If the court follows up with a bail-in order, Texas could become the first state brought back under a preclearance regime since Shelby County.” Rick Hasen explains, The Biggest Aspect of the Texas Case: Texas To Be Covered Again by Section 5 (If Case Stands):
Getting Texas and North Carolina covered again under the Bail In provisions of the Voting Rights Act has been a key strategy of the U.S. Justice Department. These are test cases, and it is an extremely high hurdle. Not only does DOJ have to prove the state engaged in intentional racial discrimination in voting, but the court upon so finding still has discretion as to whether to require the state to be subject again to preclearance and to fashion the scope of the order (in terms of time and types of changes subject to preclearance). At the end of the TX order, the judge says there will be a status conference to determine the scope of the preclearance.

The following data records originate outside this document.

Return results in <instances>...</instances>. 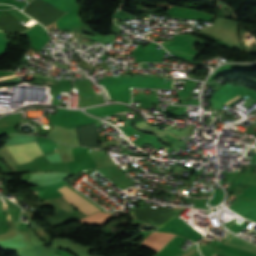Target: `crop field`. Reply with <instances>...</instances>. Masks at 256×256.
<instances>
[{"instance_id": "1", "label": "crop field", "mask_w": 256, "mask_h": 256, "mask_svg": "<svg viewBox=\"0 0 256 256\" xmlns=\"http://www.w3.org/2000/svg\"><path fill=\"white\" fill-rule=\"evenodd\" d=\"M7 148L10 150L19 164L30 162L32 158L42 154L36 142L9 145Z\"/></svg>"}, {"instance_id": "2", "label": "crop field", "mask_w": 256, "mask_h": 256, "mask_svg": "<svg viewBox=\"0 0 256 256\" xmlns=\"http://www.w3.org/2000/svg\"><path fill=\"white\" fill-rule=\"evenodd\" d=\"M58 190L64 194L61 197H63L65 200H67L69 203H71L72 205H74L75 207H77L87 215L99 210L94 205H92L91 203L83 199L81 196H79L78 194H76L66 186Z\"/></svg>"}, {"instance_id": "3", "label": "crop field", "mask_w": 256, "mask_h": 256, "mask_svg": "<svg viewBox=\"0 0 256 256\" xmlns=\"http://www.w3.org/2000/svg\"><path fill=\"white\" fill-rule=\"evenodd\" d=\"M175 235L171 233H158L153 232L149 237H147L141 245L152 248L159 251L171 238Z\"/></svg>"}, {"instance_id": "4", "label": "crop field", "mask_w": 256, "mask_h": 256, "mask_svg": "<svg viewBox=\"0 0 256 256\" xmlns=\"http://www.w3.org/2000/svg\"><path fill=\"white\" fill-rule=\"evenodd\" d=\"M223 244H227V245H230V246H233V247H237V248H240V249H243V250H246V251H249V252H252V253L256 254V246L255 245H253L249 242H246V241H244L240 238H237L234 235H232L227 240H225L223 242Z\"/></svg>"}, {"instance_id": "5", "label": "crop field", "mask_w": 256, "mask_h": 256, "mask_svg": "<svg viewBox=\"0 0 256 256\" xmlns=\"http://www.w3.org/2000/svg\"><path fill=\"white\" fill-rule=\"evenodd\" d=\"M110 216L111 215H109V214L97 212L91 216L82 218V219L78 220L77 222H83V223L102 226L110 218Z\"/></svg>"}, {"instance_id": "6", "label": "crop field", "mask_w": 256, "mask_h": 256, "mask_svg": "<svg viewBox=\"0 0 256 256\" xmlns=\"http://www.w3.org/2000/svg\"><path fill=\"white\" fill-rule=\"evenodd\" d=\"M7 33L0 32V54L5 53V49L8 44V39L6 38Z\"/></svg>"}, {"instance_id": "7", "label": "crop field", "mask_w": 256, "mask_h": 256, "mask_svg": "<svg viewBox=\"0 0 256 256\" xmlns=\"http://www.w3.org/2000/svg\"><path fill=\"white\" fill-rule=\"evenodd\" d=\"M237 96H238V95H237ZM238 97H239V96H238ZM238 97L232 99L231 101H229V102H227V103H225V104H226V105L229 104L230 102L234 101V100L237 99Z\"/></svg>"}, {"instance_id": "8", "label": "crop field", "mask_w": 256, "mask_h": 256, "mask_svg": "<svg viewBox=\"0 0 256 256\" xmlns=\"http://www.w3.org/2000/svg\"><path fill=\"white\" fill-rule=\"evenodd\" d=\"M214 256H216V254H214Z\"/></svg>"}, {"instance_id": "9", "label": "crop field", "mask_w": 256, "mask_h": 256, "mask_svg": "<svg viewBox=\"0 0 256 256\" xmlns=\"http://www.w3.org/2000/svg\"><path fill=\"white\" fill-rule=\"evenodd\" d=\"M130 112V111H129ZM122 113V112H121Z\"/></svg>"}]
</instances>
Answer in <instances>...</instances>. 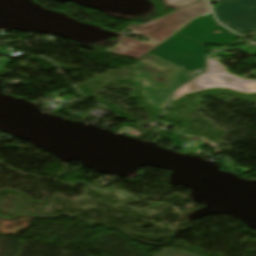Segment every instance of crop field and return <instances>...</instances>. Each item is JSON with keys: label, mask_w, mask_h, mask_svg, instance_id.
<instances>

If this works, it will be very important because it would mean that a variety of changes, such as voter id laws, registration laws, and redistricting, would again be subject to federal approval (either DOJ or a three judge court in DC). Preclearance is a big stick for the federal government.
In Shelby County, 4 Justices said that preclearance had to be tied to current conditions to be constitutional. (Justice Thomas would have gotten rid of preclearance even for bail in). 4 Justices believe preclearance even under the old rules is ok. If the TX trial court has made credible findings that Texas has engaged in intentional racial discrimination in voting, even the conservative Justices could agree to preclearance. But that’s no sure bet, and you can be sure that Texas will litigate this question very, very hard.
Section 2 and Section 3 of the Voting Rights Act remain in effect, at least until the “Felonious Five” of the U.S. Supreme Court decide to legislate from the bench and gut a landmark civil rights act that has been upheld by the Court numerous times in its almost 50 year history.